I have a friend who recognized he was an alcoholic and stopped drinking because he saw a movie on TV. The movie had some guy whose life was a mess sitting in a pshrink's office and the guy asked something like, "What am I going to do?" and the pshrink said, "First, stop drinking."
For some reason those words stuck for my friend, and he stopped drinking. Spontaneous remission.
He stayed in remission for the rest of his life. He ended up dying last year in a car wreck that was the other guy's fault (yes, my friend was sober).
My friend *did* get, after several years, to the point that he could have one drink and then stop. He would, very rarely, if it was a social occasion where drink was appropriate, have that one drink. And then he'd stop. He never went back to getting drunk.
Just because you're in remission and you're in AA doesn't mean AA did it or even helped do it.
I don't care if you go.
I don't care if practically everyone with a drinking problem goes.
Let me share a personal story:
When I'm off my meds, and I feel bad---particularly before I was diagnosed and knew there was anything wrong---I would come up with all sorts of reasons why I was upset and hurting and feeling bad. I would come up with all kinds of things that upset me, or made me feel worthless, or made me feel guilty, or made me mad, or made me sad, or made me not want to get out of bed and face the day, or made me giddy, etc.
But the reactions I had were *disproportional*---and that's the key---to the "reasons" I found for why I did what I did.
The "reasons" were wrong.
I felt those ways, disproportionately, because I had a mental illness and my brain chemistry and physiology was screwed.
I found this out when they got me on the right medicines and my reactions started being proportional to the events.
*Most* people, when they see themselves in the mirror and don't like the way they look that day, or they have a squabble with a friend, or a friend blows them off (for something totally unrelated to them, it turns out later), or even when a loved one dies----*Most* people do not get so unable to cope with that and feel so overwhelmed by feelings about those things that they go crawl inside a bottle for months.
*Most* people don't go out and get trashed, a lot, when they feel good and have something to celebrate
The reaction (getting drunk a lot) is disproportionate to the stimulus, and sometimes misinterprets events in a negative, personal way when they're nothing to do with the person. Or goes to excess getting over-giddy about a party or celebration or whatever.
What I'm saying is the events are not why people drink, just like the events I was experiencing were not why I was having depressed feelings or manic feelings.
The screwed up brain biology is why people *overreact* to events by getting drunk, over and over again. Until they're trapped in a vicious cycle of getting drunk because they feel worthless because they're a drunk.
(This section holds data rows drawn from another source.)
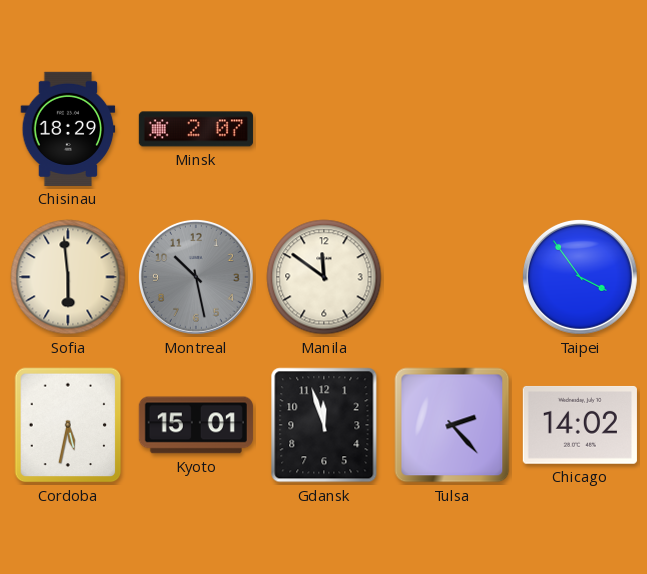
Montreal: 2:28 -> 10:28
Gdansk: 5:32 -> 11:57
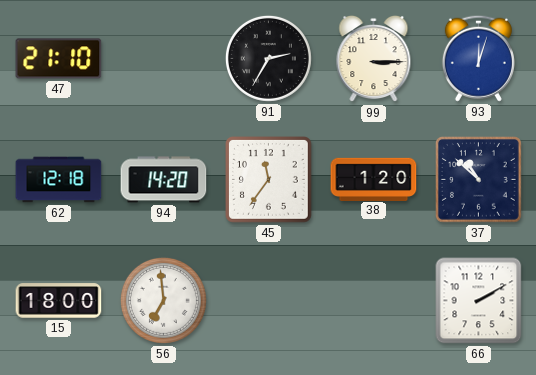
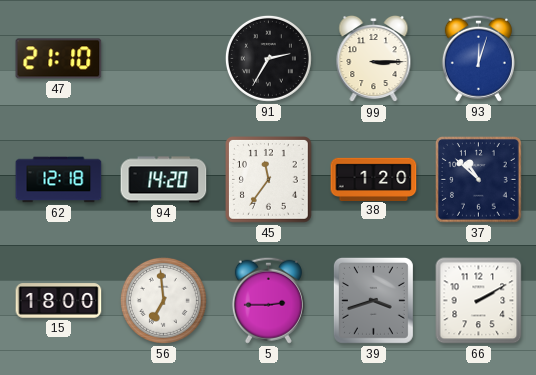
5: none -> 2:45
39: none -> 3:42
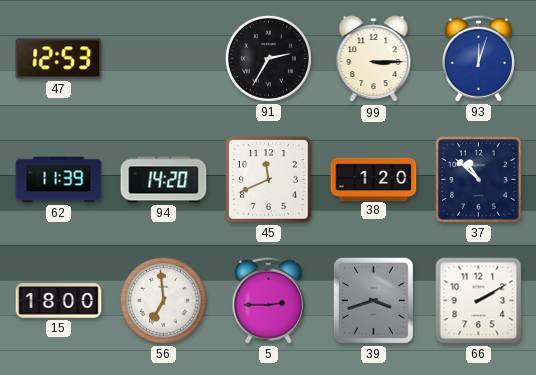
47: 21:10 -> 12:53
62: 12:18 -> 11:39
45: 11:36 -> 11:41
Alcoholics don't all have such tragic lives when they start drinking too much. They're not "driven" to drink by events---plenty of people live through similar events and *don't* start drinking too much. Pretty much whatever tragedy or success you can come up with, plenty of non-alcoholics have been there, too.
The drinking is an excessive reaction to events.
The events aren't why the alcoholic reacts excessively. The events aren't causing the drinking.
Once the brain problem is triggered, it's the brain problem causing the overreaction that causes the craving (compulsion). And failing to control the compulsion *that time* causes the drinking.
"One day at a time" is, at least, an AA saying that is a pretty fair statement of how to cope with a compulsion.
Anyway, that's what I think.
I think the people who get better at AA get better because they decided to stop drinking and started finding ways to not overreact to events in their lives, not because of AA.